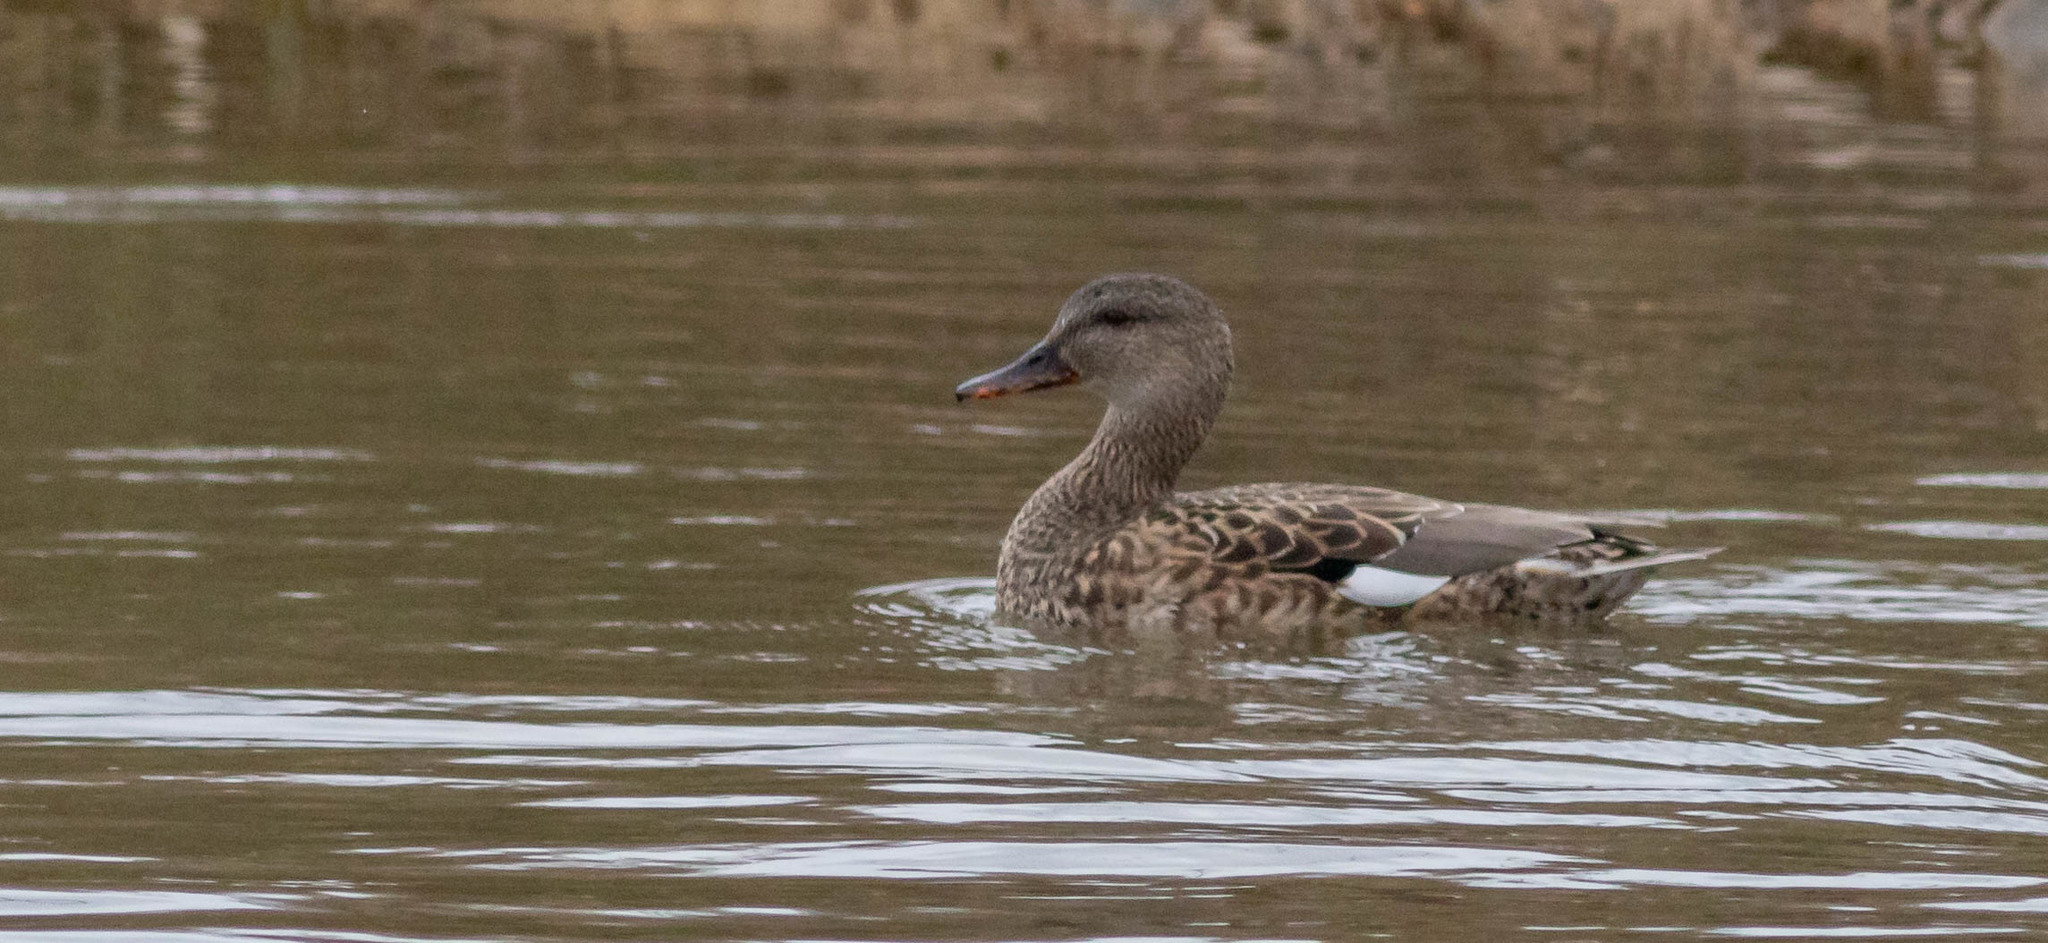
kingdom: Animalia
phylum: Chordata
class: Aves
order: Anseriformes
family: Anatidae
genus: Mareca
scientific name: Mareca strepera
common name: Gadwall
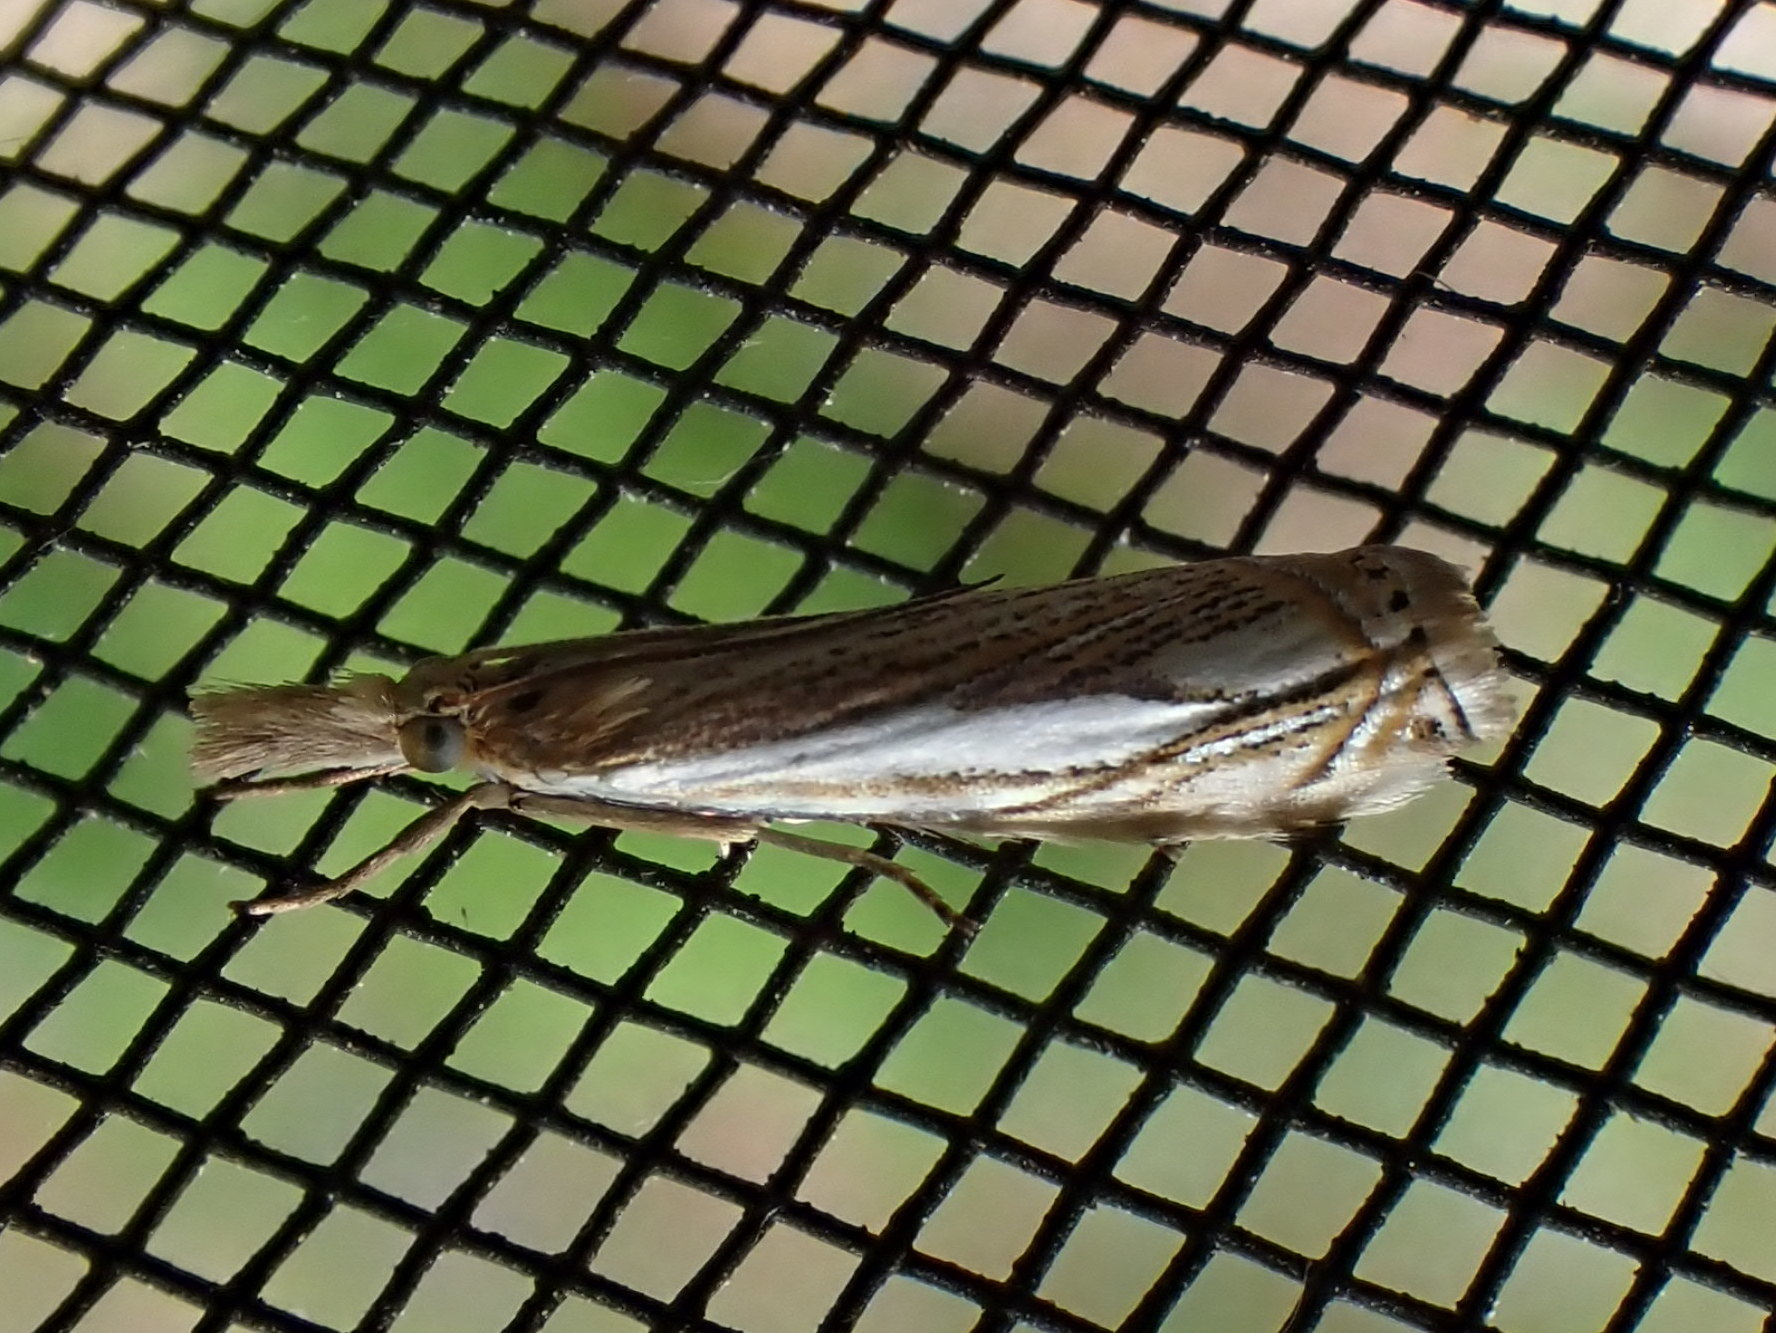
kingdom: Animalia
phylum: Arthropoda
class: Insecta
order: Lepidoptera
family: Crambidae
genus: Crambus
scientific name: Crambus saltuellus
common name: Pasture grass-veneer
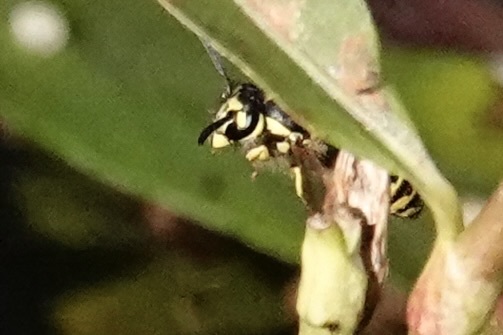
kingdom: Animalia
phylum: Arthropoda
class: Insecta
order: Hymenoptera
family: Vespidae
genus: Vespula
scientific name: Vespula maculifrons
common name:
========
Prompt:
Show each line above that contains the word "scientific", copying every such line in full.

Solution for this task:
scientific name: Mareca strepera
scientific name: Crambus saltuellus
scientific name: Vespula maculifrons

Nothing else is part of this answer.